### DOCUMENT SEGMENT
Fabrication and Characterization of Nerolidol Based Invasomes for Antimicrobic Purpose

Nerolidol (NER) is a sesquiterpene alcohol with recognized antimicrobial potential, whose applications as pure substance are limited by hydrophobicity, instability, and cytotoxicity. Invasomes, i.e. liposomes with terpene ingredients, offer a strategy to improve its delivery; however, the NER loading limits compatible with vesicle integrity are still unclear. Here, Nerolidol-loaded invasomes were produced using a controlled simil-microfluidic coaxial injection process. As a preliminary step, unloaded liposomes were fabricated to consolidate operating conditions and ensure their reproducible colloidal properties. Thereafter, formulations with progressively decreasing nominal NER loads were investigated to evaluate vesicle size, polydispersity, ζ-potential, encapsulation efficiency, effective loading, and stability. High nominal loads promoted turbidity, size increase (by agglomeration coalescence phenomena), and structural instability, whereas formulations containing approximately 1–2% NER achieved nearly complete encapsulation, Z-average ≈ 300 nm, |ζ| > 30 mV, and satisfactory physical stability. Antimicrobial and cytotoxic profiles of representative formulations, previously evaluated in an independent study, confirmed biological activity. Overall, this work identifies a realistic loading window for Nerolidol invasomes and highlights the suitability of the simil-microfluidic approach to obtain scalable, well-controlled formulations, providing a rational basis for their future biological assessment. Nerolidol invasomes systems indeed can be considered a promising versatile platform for antimicrobial applications, including prospective use in animal feed.

### PROVIDED MATERIAL
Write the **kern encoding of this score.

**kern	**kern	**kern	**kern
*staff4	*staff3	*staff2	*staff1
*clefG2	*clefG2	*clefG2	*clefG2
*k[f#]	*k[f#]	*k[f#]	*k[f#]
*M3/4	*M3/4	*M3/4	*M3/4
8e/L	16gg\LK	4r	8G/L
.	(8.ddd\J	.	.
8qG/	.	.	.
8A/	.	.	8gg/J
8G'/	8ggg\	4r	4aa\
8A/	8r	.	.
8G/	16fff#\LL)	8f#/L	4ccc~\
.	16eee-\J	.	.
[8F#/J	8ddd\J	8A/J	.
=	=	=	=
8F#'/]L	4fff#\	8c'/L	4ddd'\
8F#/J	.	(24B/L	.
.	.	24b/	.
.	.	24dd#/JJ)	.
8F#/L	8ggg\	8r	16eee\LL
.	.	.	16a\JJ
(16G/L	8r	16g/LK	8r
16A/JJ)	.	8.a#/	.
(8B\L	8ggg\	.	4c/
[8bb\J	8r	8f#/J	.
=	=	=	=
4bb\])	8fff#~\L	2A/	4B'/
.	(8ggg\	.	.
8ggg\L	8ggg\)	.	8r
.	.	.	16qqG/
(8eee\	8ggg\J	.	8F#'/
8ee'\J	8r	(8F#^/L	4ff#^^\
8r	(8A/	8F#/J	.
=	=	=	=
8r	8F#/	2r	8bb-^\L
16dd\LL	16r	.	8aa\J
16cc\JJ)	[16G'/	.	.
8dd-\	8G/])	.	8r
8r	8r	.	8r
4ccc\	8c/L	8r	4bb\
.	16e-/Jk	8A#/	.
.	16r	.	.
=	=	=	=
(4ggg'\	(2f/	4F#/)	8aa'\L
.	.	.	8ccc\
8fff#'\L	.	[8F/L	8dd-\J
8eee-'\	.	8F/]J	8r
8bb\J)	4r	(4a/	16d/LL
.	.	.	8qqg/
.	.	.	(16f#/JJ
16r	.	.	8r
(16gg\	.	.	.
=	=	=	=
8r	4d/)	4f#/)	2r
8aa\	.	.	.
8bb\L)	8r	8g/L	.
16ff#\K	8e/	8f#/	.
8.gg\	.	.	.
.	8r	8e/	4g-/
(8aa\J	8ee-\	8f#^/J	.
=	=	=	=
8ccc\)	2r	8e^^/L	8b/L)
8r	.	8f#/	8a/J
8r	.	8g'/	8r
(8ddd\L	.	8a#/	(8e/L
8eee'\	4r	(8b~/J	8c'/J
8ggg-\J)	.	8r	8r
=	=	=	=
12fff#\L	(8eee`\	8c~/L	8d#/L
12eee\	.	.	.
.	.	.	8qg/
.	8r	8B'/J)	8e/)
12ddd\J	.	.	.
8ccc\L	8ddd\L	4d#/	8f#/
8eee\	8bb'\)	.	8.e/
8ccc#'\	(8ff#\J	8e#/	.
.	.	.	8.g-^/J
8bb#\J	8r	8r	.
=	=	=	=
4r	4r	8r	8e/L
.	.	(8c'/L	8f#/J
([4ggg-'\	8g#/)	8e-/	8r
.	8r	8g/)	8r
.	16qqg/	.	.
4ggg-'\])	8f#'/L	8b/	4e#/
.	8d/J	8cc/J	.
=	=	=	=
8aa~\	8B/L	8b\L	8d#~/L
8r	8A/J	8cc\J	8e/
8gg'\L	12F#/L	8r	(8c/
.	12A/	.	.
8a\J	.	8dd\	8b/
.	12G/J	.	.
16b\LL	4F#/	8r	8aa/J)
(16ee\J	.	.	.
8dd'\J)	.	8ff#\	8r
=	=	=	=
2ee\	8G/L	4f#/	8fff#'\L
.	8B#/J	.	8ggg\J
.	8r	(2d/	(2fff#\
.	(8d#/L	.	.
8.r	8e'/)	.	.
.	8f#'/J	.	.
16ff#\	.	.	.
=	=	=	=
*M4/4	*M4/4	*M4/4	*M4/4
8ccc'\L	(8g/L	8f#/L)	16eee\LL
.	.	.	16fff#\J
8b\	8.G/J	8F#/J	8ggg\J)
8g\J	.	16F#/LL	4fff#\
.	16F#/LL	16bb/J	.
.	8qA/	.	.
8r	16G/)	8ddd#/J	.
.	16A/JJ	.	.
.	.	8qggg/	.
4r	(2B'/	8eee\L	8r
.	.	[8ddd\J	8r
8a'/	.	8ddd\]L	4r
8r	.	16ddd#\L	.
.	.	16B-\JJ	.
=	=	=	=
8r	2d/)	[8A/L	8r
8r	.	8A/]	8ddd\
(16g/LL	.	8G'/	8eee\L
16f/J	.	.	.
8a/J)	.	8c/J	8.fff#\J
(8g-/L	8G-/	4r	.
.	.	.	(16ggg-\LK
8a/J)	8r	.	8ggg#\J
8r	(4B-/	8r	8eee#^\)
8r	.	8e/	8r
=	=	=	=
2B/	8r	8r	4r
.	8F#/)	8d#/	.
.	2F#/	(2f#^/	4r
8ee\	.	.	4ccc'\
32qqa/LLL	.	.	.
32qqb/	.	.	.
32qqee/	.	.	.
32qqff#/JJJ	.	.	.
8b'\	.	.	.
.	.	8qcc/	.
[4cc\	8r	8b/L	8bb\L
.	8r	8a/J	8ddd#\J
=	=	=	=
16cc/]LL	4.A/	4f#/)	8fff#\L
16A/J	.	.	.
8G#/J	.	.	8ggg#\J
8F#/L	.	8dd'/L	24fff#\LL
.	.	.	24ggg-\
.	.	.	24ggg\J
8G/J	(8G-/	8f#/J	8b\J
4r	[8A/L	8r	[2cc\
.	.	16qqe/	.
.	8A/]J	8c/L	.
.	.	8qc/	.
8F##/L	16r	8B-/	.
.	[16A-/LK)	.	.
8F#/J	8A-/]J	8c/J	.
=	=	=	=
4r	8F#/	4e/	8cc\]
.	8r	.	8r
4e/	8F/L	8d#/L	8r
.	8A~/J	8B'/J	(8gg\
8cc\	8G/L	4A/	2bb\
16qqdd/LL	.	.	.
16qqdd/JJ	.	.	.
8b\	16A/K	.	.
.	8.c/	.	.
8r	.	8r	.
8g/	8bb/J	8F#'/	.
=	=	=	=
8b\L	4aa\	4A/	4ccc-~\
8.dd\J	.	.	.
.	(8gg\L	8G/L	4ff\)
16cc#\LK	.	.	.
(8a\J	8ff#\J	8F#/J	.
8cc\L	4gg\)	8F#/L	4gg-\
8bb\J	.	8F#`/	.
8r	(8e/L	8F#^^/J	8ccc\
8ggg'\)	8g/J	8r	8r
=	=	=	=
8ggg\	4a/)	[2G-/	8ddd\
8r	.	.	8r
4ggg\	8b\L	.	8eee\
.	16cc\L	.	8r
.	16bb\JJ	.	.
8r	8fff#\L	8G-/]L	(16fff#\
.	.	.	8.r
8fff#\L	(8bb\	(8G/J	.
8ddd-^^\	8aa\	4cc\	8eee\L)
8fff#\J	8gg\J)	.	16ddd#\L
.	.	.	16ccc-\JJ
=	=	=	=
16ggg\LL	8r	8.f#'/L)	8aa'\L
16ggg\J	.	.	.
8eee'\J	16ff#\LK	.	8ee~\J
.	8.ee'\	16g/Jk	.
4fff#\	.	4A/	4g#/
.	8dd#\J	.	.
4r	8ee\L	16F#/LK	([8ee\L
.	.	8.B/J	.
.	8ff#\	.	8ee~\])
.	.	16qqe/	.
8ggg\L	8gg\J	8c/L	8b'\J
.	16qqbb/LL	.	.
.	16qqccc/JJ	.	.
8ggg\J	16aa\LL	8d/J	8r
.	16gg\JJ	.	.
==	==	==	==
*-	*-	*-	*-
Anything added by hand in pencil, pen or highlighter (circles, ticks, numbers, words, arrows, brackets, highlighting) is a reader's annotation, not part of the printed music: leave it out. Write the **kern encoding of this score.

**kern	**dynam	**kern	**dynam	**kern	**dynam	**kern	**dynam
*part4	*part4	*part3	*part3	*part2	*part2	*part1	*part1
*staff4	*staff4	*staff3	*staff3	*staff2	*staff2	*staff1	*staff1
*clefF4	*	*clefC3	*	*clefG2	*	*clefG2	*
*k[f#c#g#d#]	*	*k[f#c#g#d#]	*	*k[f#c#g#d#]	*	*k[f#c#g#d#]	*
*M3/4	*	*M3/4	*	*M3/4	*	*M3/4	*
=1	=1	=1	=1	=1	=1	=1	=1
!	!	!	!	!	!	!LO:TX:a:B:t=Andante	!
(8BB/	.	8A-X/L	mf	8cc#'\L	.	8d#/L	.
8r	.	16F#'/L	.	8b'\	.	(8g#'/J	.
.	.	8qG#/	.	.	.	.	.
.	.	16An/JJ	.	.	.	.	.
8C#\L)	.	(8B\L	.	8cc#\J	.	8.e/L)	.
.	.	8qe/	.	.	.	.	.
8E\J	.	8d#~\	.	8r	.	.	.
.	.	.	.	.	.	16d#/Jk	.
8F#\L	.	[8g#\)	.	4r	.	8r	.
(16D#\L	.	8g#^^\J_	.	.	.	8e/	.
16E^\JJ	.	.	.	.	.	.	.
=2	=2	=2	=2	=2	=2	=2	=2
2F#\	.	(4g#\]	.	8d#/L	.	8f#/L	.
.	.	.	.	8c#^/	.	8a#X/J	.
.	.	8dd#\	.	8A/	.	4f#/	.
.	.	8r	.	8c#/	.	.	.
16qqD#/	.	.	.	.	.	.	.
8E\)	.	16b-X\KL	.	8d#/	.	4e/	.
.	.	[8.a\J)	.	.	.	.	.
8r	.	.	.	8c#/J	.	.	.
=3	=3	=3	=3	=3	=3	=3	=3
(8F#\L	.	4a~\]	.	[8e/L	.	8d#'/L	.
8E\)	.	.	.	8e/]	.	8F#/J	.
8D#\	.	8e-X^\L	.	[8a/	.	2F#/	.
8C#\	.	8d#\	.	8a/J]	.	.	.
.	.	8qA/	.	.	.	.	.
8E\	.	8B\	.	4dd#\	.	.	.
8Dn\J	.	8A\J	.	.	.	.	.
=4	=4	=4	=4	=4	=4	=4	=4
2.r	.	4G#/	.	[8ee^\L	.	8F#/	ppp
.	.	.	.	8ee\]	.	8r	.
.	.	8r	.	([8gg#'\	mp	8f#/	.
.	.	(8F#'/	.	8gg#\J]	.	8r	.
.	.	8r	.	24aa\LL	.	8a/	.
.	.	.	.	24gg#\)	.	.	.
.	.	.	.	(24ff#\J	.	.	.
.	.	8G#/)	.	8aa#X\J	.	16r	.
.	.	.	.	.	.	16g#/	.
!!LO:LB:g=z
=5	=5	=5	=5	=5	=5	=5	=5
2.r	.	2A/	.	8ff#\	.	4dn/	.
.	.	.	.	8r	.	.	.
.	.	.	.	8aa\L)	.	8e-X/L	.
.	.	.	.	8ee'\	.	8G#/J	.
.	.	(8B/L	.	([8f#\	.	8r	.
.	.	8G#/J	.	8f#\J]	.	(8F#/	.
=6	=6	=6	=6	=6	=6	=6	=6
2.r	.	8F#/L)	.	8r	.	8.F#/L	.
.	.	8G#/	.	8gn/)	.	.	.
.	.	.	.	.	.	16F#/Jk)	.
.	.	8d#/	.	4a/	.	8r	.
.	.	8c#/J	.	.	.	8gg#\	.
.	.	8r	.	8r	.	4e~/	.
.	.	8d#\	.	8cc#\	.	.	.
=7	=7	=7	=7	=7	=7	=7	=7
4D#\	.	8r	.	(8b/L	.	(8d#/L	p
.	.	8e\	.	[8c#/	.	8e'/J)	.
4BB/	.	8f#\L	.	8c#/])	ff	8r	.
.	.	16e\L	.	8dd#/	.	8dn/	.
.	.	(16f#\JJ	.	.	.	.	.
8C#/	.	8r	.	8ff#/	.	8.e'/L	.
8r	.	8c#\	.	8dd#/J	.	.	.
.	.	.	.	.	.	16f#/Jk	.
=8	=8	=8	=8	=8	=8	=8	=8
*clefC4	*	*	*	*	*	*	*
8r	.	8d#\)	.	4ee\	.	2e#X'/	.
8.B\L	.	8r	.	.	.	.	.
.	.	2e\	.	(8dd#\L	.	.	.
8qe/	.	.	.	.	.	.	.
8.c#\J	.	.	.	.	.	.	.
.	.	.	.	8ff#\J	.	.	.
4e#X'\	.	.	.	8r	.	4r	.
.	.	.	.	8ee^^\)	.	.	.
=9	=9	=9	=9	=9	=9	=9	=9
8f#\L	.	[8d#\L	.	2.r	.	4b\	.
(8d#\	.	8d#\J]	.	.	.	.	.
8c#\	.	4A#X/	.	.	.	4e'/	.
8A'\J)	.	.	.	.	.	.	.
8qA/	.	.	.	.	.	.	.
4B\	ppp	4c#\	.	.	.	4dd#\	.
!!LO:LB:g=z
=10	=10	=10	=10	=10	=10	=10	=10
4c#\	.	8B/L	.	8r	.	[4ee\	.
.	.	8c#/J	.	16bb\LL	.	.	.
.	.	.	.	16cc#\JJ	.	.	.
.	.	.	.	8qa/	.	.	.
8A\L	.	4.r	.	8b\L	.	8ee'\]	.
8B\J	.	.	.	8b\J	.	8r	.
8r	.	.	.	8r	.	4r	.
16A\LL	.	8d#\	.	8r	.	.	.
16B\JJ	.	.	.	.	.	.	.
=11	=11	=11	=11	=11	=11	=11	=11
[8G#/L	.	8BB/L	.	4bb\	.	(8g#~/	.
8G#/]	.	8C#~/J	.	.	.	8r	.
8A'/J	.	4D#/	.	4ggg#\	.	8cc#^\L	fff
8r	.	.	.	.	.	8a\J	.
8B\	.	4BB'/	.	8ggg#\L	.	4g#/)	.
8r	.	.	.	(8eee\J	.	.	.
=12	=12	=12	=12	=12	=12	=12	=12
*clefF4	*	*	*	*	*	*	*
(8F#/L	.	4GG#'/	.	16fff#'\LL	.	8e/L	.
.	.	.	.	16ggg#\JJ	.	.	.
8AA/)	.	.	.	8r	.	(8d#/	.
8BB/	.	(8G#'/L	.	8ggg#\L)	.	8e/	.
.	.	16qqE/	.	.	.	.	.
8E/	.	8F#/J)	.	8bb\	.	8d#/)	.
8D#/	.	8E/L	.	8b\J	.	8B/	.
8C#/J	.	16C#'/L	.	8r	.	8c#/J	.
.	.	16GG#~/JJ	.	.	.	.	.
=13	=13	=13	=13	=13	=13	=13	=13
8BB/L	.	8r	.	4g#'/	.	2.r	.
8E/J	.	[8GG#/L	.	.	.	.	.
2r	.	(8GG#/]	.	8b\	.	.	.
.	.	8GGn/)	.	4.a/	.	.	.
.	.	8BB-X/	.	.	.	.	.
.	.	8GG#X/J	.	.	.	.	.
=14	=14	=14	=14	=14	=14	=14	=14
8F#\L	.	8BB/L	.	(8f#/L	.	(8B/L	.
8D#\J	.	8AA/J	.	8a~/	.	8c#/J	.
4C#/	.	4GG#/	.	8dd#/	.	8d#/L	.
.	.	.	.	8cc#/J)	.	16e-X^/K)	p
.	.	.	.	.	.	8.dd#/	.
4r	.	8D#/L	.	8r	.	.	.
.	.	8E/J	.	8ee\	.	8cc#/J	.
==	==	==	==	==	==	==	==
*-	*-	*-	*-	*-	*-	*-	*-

### REQUIRED ACTION
Copy out the passage on Nerolidol-based invasomes from above, word for word and in full.

### ANSWER AREA
Fabrication and Characterization of Nerolidol Based Invasomes for Antimicrobic Purpose

Nerolidol (NER) is a sesquiterpene alcohol with recognized antimicrobial potential, whose applications as pure substance are limited by hydrophobicity, instability, and cytotoxicity. Invasomes, i.e. liposomes with terpene ingredients, offer a strategy to improve its delivery; however, the NER loading limits compatible with vesicle integrity are still unclear. Here, Nerolidol-loaded invasomes were produced using a controlled simil-microfluidic coaxial injection process. As a preliminary step, unloaded liposomes were fabricated to consolidate operating conditions and ensure their reproducible colloidal properties. Thereafter, formulations with progressively decreasing nominal NER loads were investigated to evaluate vesicle size, polydispersity, ζ-potential, encapsulation efficiency, effective loading, and stability. High nominal loads promoted turbidity, size increase (by agglomeration coalescence phenomena), and structural instability, whereas formulations containing approximately 1–2% NER achieved nearly complete encapsulation, Z-average ≈ 300 nm, |ζ| > 30 mV, and satisfactory physical stability. Antimicrobial and cytotoxic profiles of representative formulations, previously evaluated in an independent study, confirmed biological activity. Overall, this work identifies a realistic loading window for Nerolidol invasomes and highlights the suitability of the simil-microfluidic approach to obtain scalable, well-controlled formulations, providing a rational basis for their future biological assessment. Nerolidol invasomes systems indeed can be considered a promising versatile platform for antimicrobial applications, including prospective use in animal feed.